Quiero que corran el riesgo de exponerse, y el más grato de todos, el de sentir el aire libre en compañía de sus hermanos.

Quiero la seguridad para los niños por la misma razón por la que quiero la inseguridad, y a quienes por cariño generan esa inseguridad.

Este derecho debería estar garantizado -por la ley o por la Biblia-. Porque ese derecho va adherido a su hermano gemelo, que es el derecho a la felicidad.

Creo que en algún lugar existirá un libro de citas que contenga las últimas frases de personas célebres. Yo apenas recuerdo un par de ellas. Una es la de Buster Keaton, quien yacía en la cama, rodeado de amigos que ya le creían muerto. Para cerciorarse, uno de ellos sugirió a otro tocarle los pies a Buster Keaton, pues se supone que es lo primero que se enfría en un cadáver. Al oír tal comentario, Buster Keaton abrió los ojos por última vez y dijo: “Excepto a Juana de Arco”.

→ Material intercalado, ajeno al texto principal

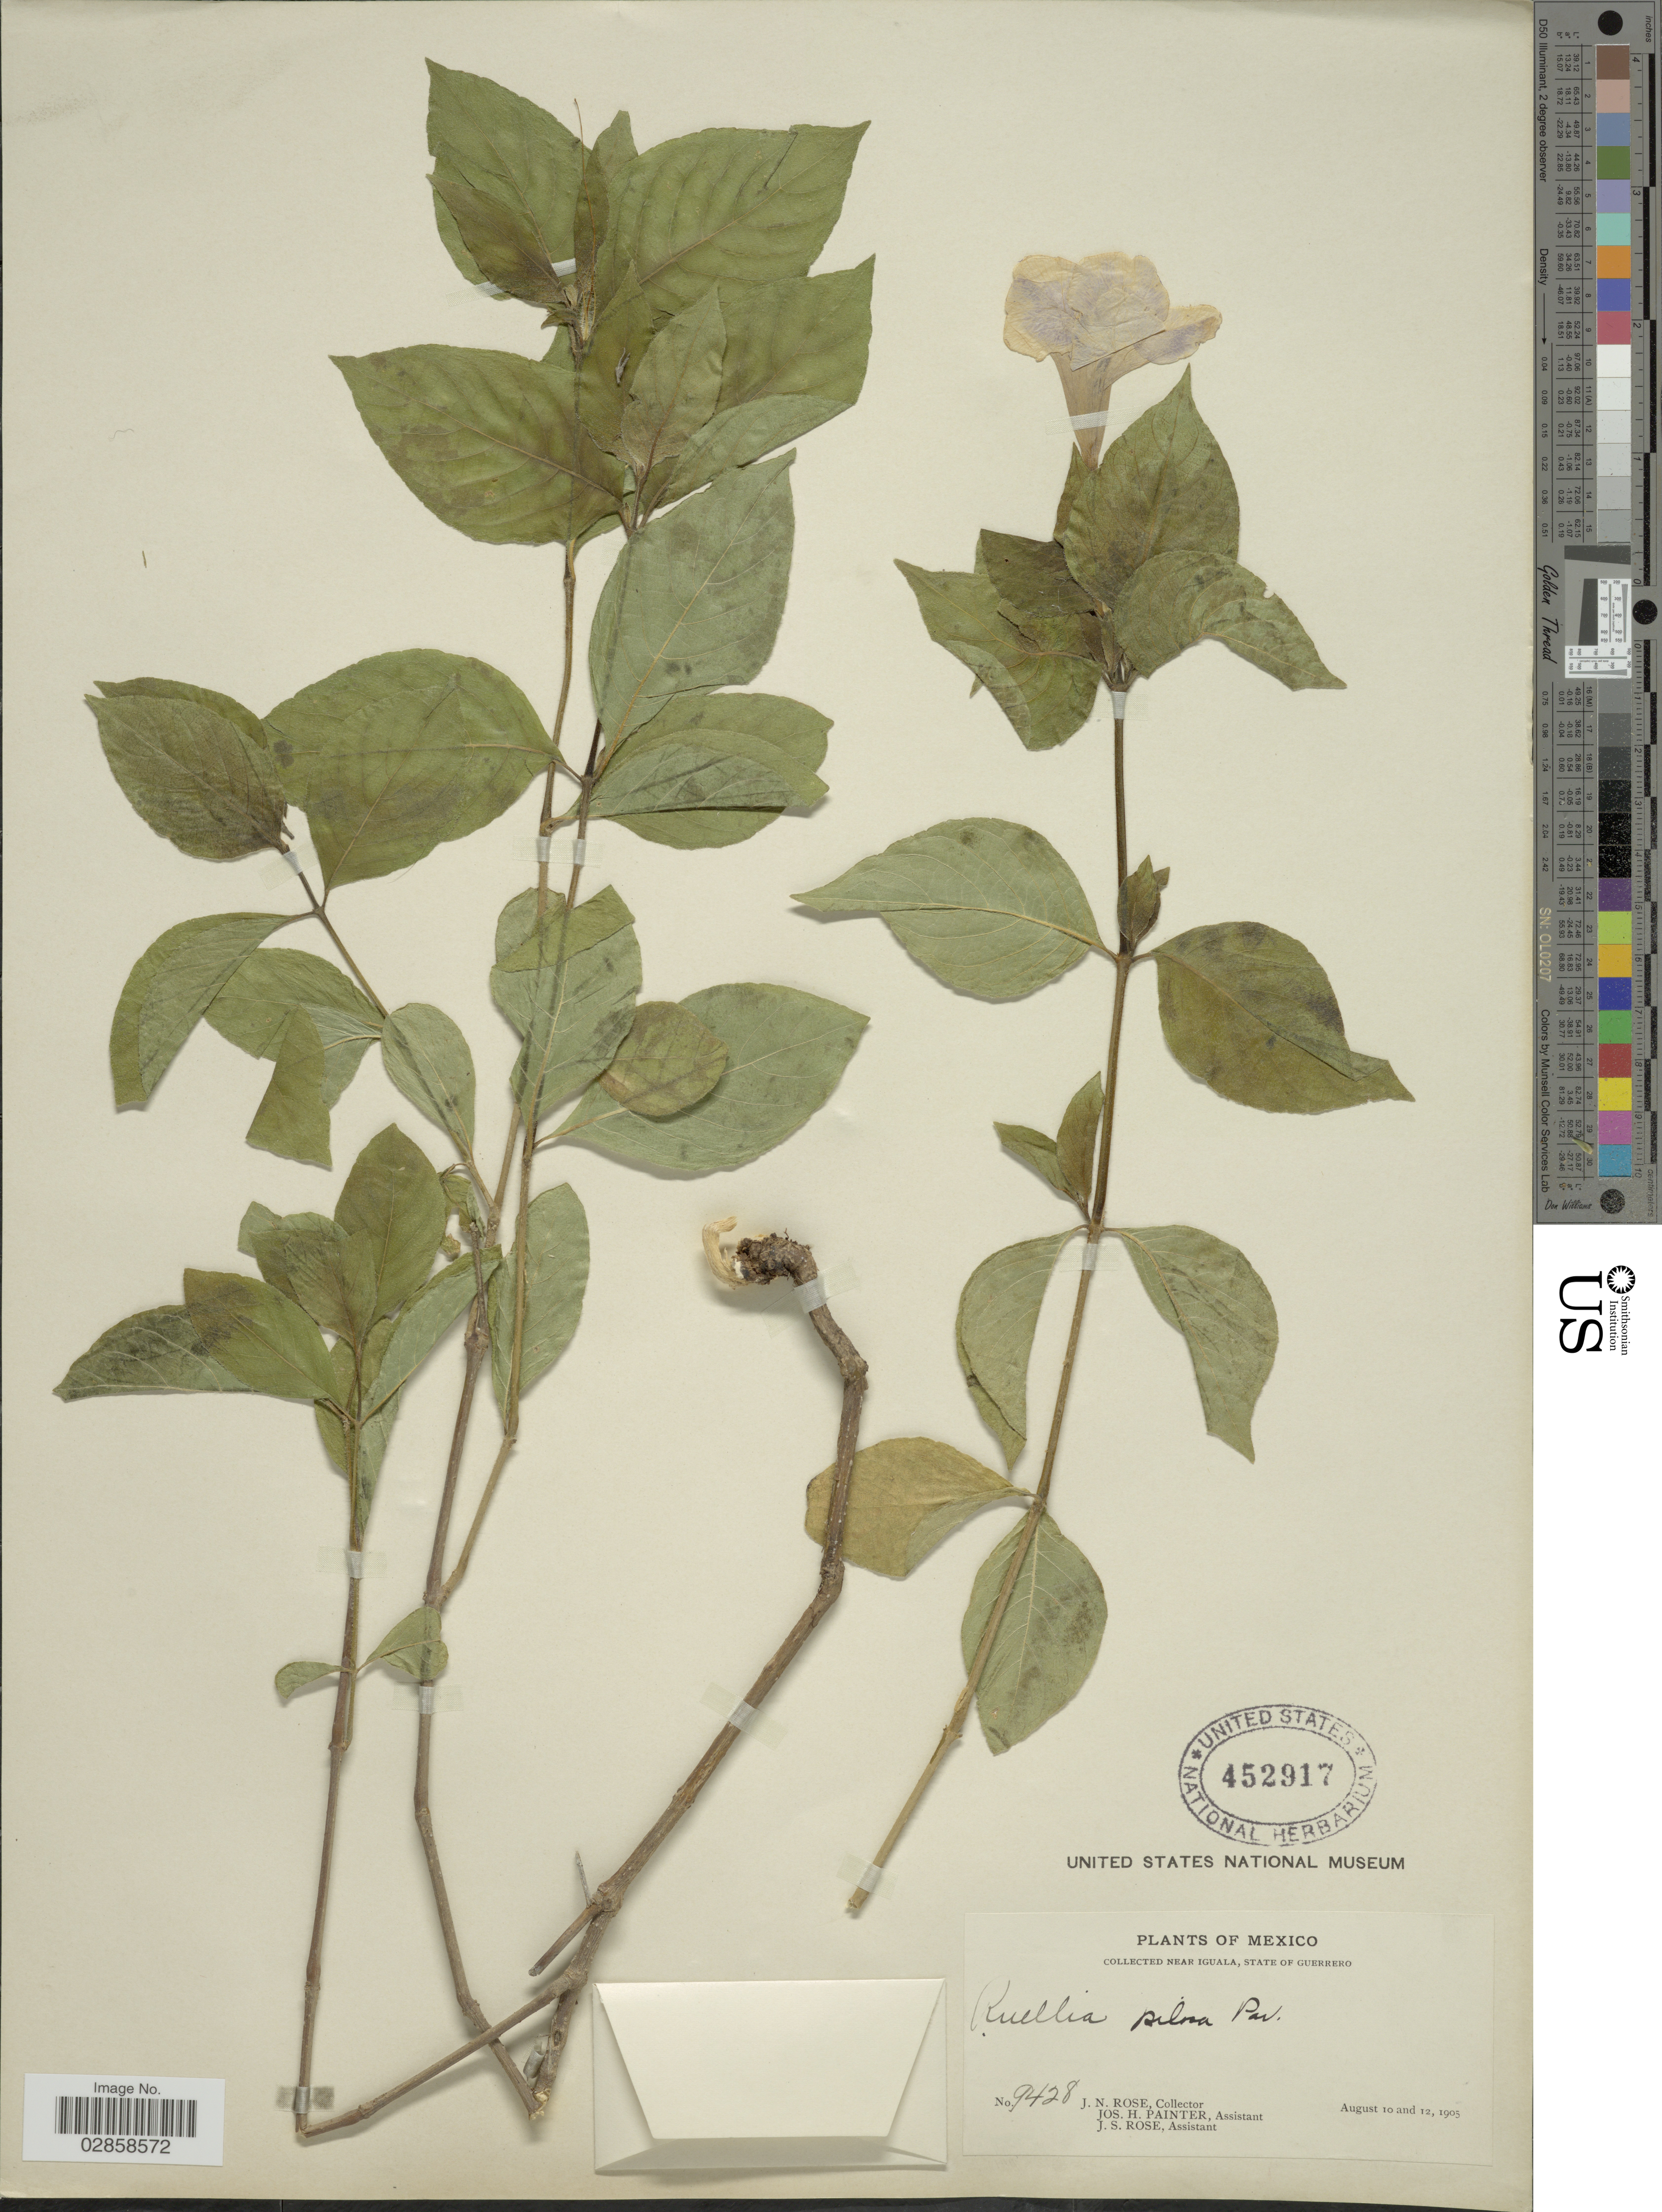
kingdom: Plantae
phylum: Tracheophyta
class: Magnoliopsida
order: Lamiales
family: Acanthaceae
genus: Ruellia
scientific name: Ruellia hookeriana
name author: (Nees) Hemsl.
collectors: J. N. Rose, J. H. Painter & J. S. Rose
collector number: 9428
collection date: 1905-08-10/1905-08-12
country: Mexico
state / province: Guerrero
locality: Near Iguala.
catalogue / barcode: US 452917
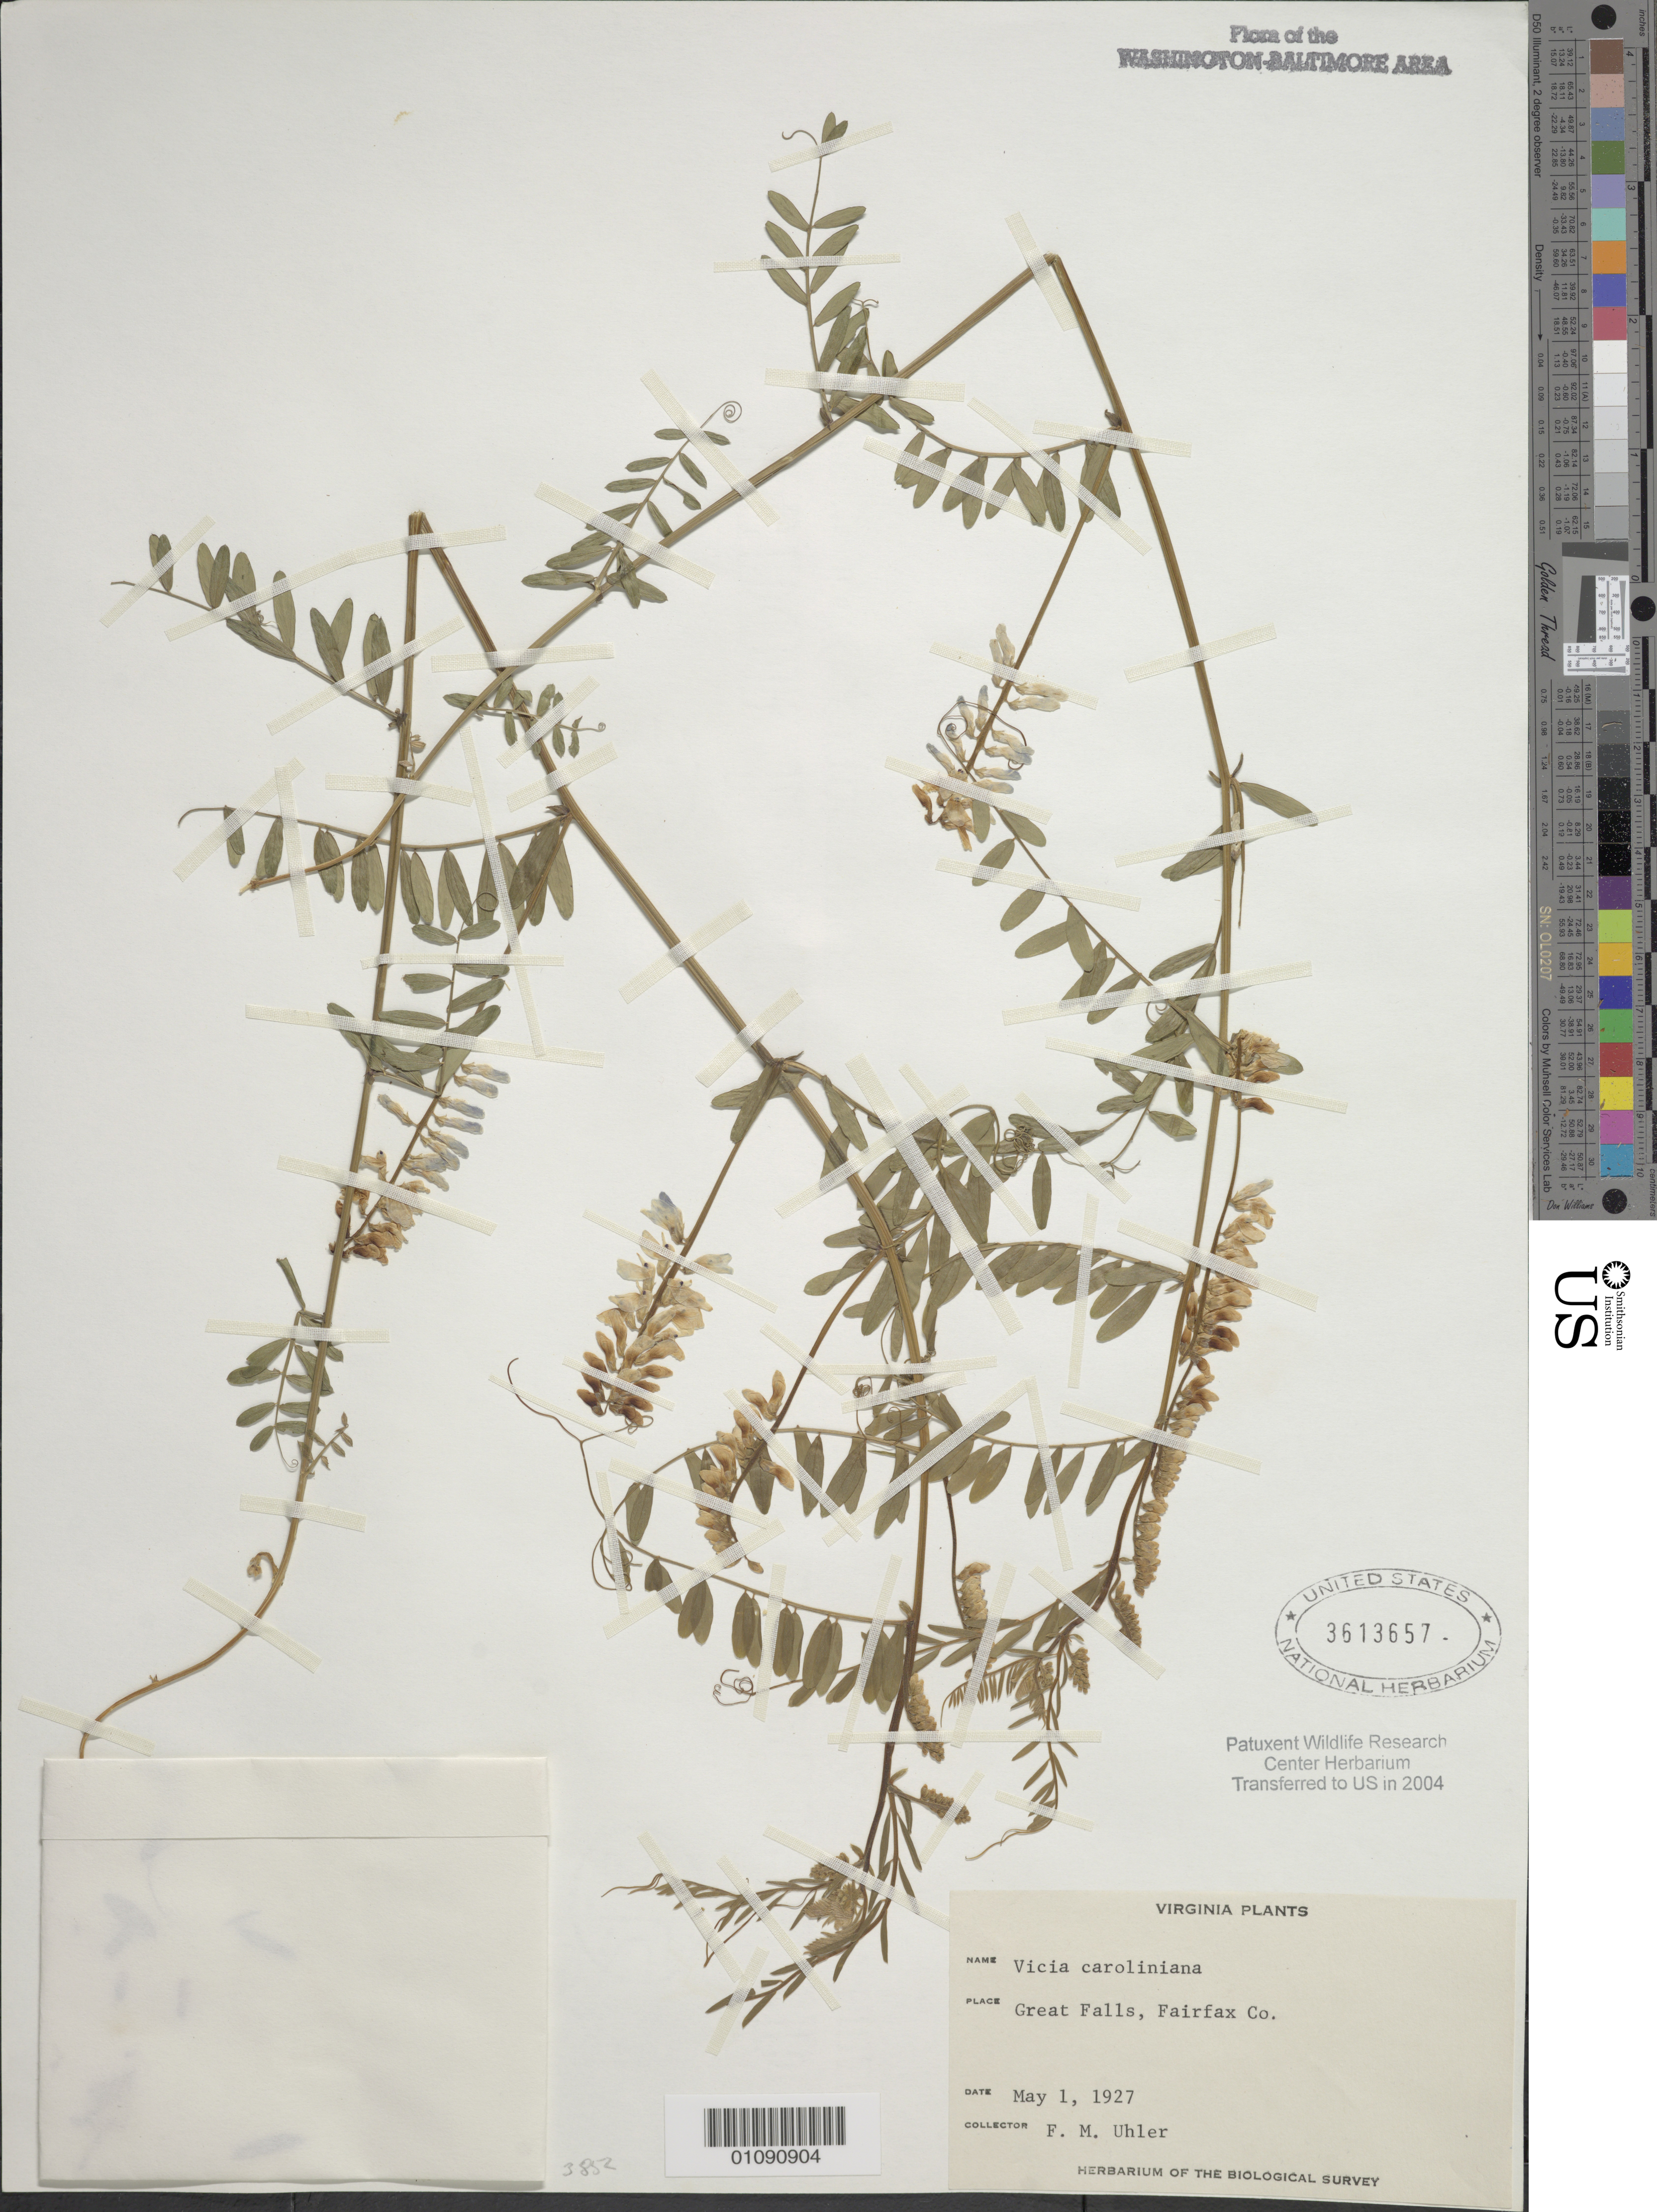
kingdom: Plantae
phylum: Tracheophyta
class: Magnoliopsida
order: Fabales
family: Fabaceae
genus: Vicia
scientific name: Vicia caroliniana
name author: Walter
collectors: F. M. Uhler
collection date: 1927-05-01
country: United States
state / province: Virginia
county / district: Fairfax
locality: Great Falls.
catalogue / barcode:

La otra es de Henry Morton Stanley, el periodista al que el New York Herald encomendó la búsqueda del Doctor Livingston. Este energúmeno, de quien recomiendo no leer ni una sola línea, pasó los últimos años de su vida solo y encerrado en un apartamento de Manhattan. Su último rezo, se comenta, fue algo así como “quiero ver los bosques, quiero ser libre”.

Este es el espíritu de ‘Hasta la frontera de mi sueño’.

En el colegio religioso me enseñaron muchas cosas inútiles, pero sin ser ni siquiera ateo, ni saber si lo aprendí gracias a ellos o por propia iniciativa, yo sé rezar. Esta novela es una plegaria.

Cada noche, confieso, antes de apagar la luz, recuerdo a mis amigos, a mis hermanos, y trato de calmarme para dormir mientras pienso en ellos.

Y mientras llega el sueño, repito, rezo las frases de Stanley: Quiero ver los bosques, quiero ser libre.